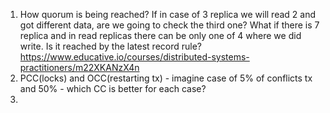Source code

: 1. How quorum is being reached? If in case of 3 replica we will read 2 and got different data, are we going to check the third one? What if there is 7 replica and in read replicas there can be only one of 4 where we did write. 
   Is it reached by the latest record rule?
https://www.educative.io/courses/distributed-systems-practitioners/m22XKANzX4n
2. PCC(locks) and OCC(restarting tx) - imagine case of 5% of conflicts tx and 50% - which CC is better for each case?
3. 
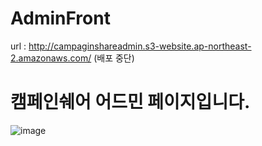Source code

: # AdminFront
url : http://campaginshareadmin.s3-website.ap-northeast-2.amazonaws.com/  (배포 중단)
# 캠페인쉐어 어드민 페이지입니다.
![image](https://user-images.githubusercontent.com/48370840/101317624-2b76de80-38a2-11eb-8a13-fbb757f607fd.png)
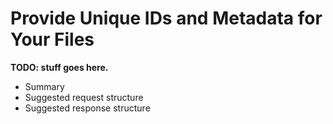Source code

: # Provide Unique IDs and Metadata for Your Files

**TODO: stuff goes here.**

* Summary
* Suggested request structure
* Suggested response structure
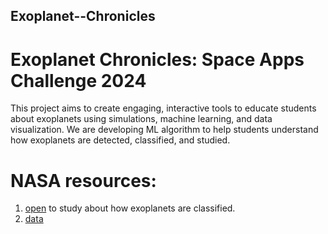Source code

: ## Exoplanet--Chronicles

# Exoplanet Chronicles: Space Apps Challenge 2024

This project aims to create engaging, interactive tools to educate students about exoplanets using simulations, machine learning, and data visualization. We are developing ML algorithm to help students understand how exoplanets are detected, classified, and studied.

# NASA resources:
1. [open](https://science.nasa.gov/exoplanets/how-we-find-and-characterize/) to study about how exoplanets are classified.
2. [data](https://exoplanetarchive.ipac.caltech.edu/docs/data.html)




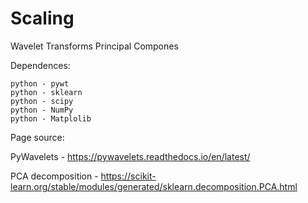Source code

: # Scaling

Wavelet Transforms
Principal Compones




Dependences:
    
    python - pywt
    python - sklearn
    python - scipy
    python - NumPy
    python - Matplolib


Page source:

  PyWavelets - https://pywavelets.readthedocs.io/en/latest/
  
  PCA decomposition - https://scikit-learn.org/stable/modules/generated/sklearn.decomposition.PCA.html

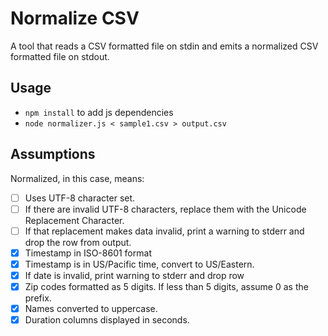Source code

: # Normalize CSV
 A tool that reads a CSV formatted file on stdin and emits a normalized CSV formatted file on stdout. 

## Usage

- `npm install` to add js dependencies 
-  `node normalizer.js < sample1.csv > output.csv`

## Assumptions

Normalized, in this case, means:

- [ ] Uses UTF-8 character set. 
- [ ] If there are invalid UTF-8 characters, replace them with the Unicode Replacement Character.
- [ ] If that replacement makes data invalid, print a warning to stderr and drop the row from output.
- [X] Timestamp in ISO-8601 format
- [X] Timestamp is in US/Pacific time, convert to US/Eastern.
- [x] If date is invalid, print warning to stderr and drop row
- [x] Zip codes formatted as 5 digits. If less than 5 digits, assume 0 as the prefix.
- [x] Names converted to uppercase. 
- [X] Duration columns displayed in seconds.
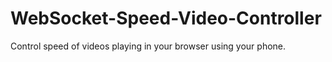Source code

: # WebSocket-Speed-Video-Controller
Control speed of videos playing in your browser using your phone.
------------------------------
Task item → Copy out every one of the records above word for word, but leave the pictures out of your answer.

Answer box →
Source code

: 1. How quorum is being reached? If in case of 3 replica we will read 2 and got different data, are we going to check the third one? What if there is 7 replica and in read replicas there can be only one of 4 where we did write. 
   Is it reached by the latest record rule?
https://www.educative.io/courses/distributed-systems-practitioners/m22XKANzX4n
2. PCC(locks) and OCC(restarting tx) - imagine case of 5% of conflicts tx and 50% - which CC is better for each case?
3. 
Source code

: # AdminFront
url : http://campaginshareadmin.s3-website.ap-northeast-2.amazonaws.com/  (배포 중단)
# 캠페인쉐어 어드민 페이지입니다.
![image](https://user-images.githubusercontent.com/48370840/101317624-2b76de80-38a2-11eb-8a13-fbb757f607fd.png)
Source code

: # Provide Unique IDs and Metadata for Your Files

**TODO: stuff goes here.**

* Summary
* Suggested request structure
* Suggested response structure
Source code

: ## Exoplanet--Chronicles

# Exoplanet Chronicles: Space Apps Challenge 2024

This project aims to create engaging, interactive tools to educate students about exoplanets using simulations, machine learning, and data visualization. We are developing ML algorithm to help students understand how exoplanets are detected, classified, and studied.

# NASA resources:
1. [open](https://science.nasa.gov/exoplanets/how-we-find-and-characterize/) to study about how exoplanets are classified.
2. [data](https://exoplanetarchive.ipac.caltech.edu/docs/data.html)




Source code

: # Scaling

Wavelet Transforms
Principal Compones




Dependences:
    
    python - pywt
    python - sklearn
    python - scipy
    python - NumPy
    python - Matplolib


Page source:

  PyWavelets - https://pywavelets.readthedocs.io/en/latest/
  
  PCA decomposition - https://scikit-learn.org/stable/modules/generated/sklearn.decomposition.PCA.html

Source code

: # Normalize CSV
 A tool that reads a CSV formatted file on stdin and emits a normalized CSV formatted file on stdout. 

## Usage

- `npm install` to add js dependencies 
-  `node normalizer.js < sample1.csv > output.csv`

## Assumptions

Normalized, in this case, means:

- [ ] Uses UTF-8 character set. 
- [ ] If there are invalid UTF-8 characters, replace them with the Unicode Replacement Character.
- [ ] If that replacement makes data invalid, print a warning to stderr and drop the row from output.
- [X] Timestamp in ISO-8601 format
- [X] Timestamp is in US/Pacific time, convert to US/Eastern.
- [x] If date is invalid, print warning to stderr and drop row
- [x] Zip codes formatted as 5 digits. If less than 5 digits, assume 0 as the prefix.
- [x] Names converted to uppercase. 
- [X] Duration columns displayed in seconds.
Source code

: # WebSocket-Speed-Video-Controller
Control speed of videos playing in your browser using your phone.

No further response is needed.